About two years ago, his "home" was a steam vent outside a Chinatown restaurant at Ninth and Vine Streets. He was addicted to crack, and panhandling for money and food.
Today, he's clean, working full time for a builder, and living in a communal residence run by Project HOME. "There are not many places like this," Wise said.
People on the streets, he said, often have a choice between a shelter "or more depressing situations."
The JBJ Soul Homes will give homeless men and women "another shot at a normal life," Wise added.
Not only will rents be low, but the facility will have case managers and support services on site to help people wrestling with mental illness, which often underlies chronic homelessness.
In a few weeks, the first residents will move into efficiency and one-bedroom apartments. Forty units will be set aside for tenants who used to be chronically homeless, with eight reserved for at-risk teens and young adults. The rest will go to other low-income individuals or couples. Rents will top out at 30 percent of a person's income.
Wise wants to reunite with his family in New Jersey and did not apply for an apartment. But five of his friends from Project HOME's St. Elizabeth residence in North Philadelphia did. They learn next week if they were selected.
"I would love to be here," he said. He takes photographs of the building's progress to share with the men at St. Elizabeth.
JBJ Soul Homes is the second residence developed and managed by Project HOME in Francisville. The first, at 1515 Fairmount, faced so much resistance from neighbors and Mayor Ed Rendell when it was proposed in 1990 that the nonprofit's founders, Sister Mary Scullion and Joan Dawson McConnon, had to go to federal court.
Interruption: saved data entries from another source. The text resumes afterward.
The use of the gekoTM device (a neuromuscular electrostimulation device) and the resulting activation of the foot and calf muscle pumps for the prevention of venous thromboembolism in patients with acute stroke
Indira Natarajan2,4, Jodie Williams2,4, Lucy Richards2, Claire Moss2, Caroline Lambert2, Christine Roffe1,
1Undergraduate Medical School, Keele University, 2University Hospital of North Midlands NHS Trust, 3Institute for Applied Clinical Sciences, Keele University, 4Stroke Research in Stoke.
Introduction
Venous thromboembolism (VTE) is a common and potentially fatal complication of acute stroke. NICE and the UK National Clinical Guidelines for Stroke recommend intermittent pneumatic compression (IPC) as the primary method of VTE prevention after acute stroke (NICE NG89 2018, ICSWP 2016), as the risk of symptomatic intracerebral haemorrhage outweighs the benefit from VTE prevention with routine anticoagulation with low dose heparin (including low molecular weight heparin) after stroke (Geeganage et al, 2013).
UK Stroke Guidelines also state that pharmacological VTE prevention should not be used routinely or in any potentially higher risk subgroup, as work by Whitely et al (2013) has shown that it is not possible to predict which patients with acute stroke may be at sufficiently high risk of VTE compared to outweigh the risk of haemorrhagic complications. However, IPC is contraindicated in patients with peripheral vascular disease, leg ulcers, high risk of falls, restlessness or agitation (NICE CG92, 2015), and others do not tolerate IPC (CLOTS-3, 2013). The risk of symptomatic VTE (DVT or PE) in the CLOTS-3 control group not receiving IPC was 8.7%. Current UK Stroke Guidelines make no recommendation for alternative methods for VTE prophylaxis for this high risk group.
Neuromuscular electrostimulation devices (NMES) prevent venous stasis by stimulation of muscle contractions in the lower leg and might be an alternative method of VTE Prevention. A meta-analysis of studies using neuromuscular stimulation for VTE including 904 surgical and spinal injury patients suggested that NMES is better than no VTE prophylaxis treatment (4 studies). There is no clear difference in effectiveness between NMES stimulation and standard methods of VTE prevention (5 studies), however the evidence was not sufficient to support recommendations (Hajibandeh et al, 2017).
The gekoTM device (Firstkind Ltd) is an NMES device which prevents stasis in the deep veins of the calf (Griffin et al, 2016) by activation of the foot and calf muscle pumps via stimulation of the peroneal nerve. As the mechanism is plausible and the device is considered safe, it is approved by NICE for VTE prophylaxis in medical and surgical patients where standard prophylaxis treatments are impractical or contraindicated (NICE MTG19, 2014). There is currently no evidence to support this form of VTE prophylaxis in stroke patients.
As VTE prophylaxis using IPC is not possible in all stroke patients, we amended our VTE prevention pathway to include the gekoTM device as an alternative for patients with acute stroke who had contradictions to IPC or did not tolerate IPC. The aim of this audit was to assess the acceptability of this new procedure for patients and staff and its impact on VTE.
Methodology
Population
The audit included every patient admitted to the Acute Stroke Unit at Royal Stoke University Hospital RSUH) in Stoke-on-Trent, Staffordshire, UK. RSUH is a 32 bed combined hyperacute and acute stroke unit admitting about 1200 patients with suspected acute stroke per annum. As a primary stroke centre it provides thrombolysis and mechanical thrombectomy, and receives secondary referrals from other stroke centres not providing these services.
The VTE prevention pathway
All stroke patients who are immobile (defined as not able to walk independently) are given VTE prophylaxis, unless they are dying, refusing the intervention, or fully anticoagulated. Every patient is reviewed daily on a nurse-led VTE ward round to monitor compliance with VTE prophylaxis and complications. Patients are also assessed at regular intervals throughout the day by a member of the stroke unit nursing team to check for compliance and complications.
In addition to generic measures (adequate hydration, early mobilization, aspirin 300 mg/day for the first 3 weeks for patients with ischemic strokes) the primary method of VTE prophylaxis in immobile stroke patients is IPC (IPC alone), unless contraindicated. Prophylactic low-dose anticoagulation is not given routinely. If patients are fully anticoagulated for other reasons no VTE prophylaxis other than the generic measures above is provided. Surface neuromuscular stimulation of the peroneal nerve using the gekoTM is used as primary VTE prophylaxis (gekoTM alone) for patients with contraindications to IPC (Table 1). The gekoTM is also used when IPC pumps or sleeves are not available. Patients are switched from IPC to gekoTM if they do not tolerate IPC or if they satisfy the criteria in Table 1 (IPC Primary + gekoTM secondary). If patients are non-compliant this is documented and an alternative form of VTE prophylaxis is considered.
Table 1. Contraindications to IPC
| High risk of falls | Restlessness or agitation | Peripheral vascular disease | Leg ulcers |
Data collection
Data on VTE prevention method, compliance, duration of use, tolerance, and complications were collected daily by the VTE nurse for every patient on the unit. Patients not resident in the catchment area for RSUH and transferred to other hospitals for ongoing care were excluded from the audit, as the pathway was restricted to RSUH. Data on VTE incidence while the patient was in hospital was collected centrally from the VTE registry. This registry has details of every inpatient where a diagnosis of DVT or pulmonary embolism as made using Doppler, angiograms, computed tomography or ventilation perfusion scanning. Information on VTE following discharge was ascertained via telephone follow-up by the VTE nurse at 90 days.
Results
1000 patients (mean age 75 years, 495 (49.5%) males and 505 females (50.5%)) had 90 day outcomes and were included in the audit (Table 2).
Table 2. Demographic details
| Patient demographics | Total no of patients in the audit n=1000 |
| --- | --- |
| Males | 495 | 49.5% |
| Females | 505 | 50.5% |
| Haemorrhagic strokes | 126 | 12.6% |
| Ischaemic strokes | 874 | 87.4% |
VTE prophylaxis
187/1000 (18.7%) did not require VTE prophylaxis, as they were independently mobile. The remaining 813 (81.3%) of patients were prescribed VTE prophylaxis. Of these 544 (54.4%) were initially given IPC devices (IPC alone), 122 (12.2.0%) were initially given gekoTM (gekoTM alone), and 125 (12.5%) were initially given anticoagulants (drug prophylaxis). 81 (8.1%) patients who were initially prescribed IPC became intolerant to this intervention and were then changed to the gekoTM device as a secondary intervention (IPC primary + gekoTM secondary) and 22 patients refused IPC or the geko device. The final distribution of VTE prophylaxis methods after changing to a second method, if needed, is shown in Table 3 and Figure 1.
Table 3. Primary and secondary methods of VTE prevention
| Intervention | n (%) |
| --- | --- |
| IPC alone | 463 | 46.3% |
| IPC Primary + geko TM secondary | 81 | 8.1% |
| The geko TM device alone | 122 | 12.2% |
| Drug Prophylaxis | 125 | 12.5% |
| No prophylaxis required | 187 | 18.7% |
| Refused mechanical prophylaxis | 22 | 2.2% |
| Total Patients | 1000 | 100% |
With a quarter-century of experience, Project HOME now has a track record - more than 500 units of housing and private donors who have quietly stepped up with major contributions.
Neighbors in the quickly gentrifying community still will be watchful in terms of how the property is managed, said Penelope Giles, executive director of the Francisville Neighborhood Development Corp. But she added, "We're anxious to see it be successful."
Next up for Project HOME after JBJ Soul Homes:
The Klein Wellness Center, a health, fitness, and medical center in North Philadelphia being developed with Thomas Jefferson University Hospitals Inc. and the YMCA.
A 94-unit, nine-story affordable housing complex at 810 Arch St. The partner is the Philadelphia Chinatown Development Corp.
An 88-unit, five-story apartment house at 2415 N. Broad St. The Philadelphia Housing Authority has agreed to provide $2 million in construction financing, plus operating subsidies.
Most of the financing for JBJ Soul Homes was raised from investors, who got federal tax credits in return for pledging $11 million for the low-income housing project. The rest of the money came from private donors, including the rock star whose initials are in the name - Jon Bon Jovi, a longtime Project HOME supporter.
Roberta Cancellier, deputy director of policy and planning in the city's Office of Supportive Housing, which deals with the homeless population, said JBJ Soul Homes would help reduce the gap for high-quality housing and services for the homeless.
But the need is enormous: City officials estimate that it would require 3,400 units of affordable supportive housing to accommodate all the homeless and disabled single men and women.
The Greater Exodus Baptist Church, located around the corner from JBJ Soul Homes on Broad Street, provided land for the project. In return, its economic development nonprofit, People for People Inc., will handle the leasing of 12,500 square feet of retail space on the ground floor.
The Rev. Herb Lusk of Greater Exodus said the church assembled the land in the triangular lot one dilapidated house at a time. The former Eagles running back said that before Francisville became a hot real-estate market, the neighborhood was filled with crack houses and abandoned properties. Today, one-bedroom luxury rentals start at $1,700.
"We knew we could have made more money if we sold it to someone who wanted to turn it into market-rate housing," Lusk said. "But we didn't think it was the right thing to do."
JBJ Soul Homes, Lusk said, "speaks volumes to the underserved."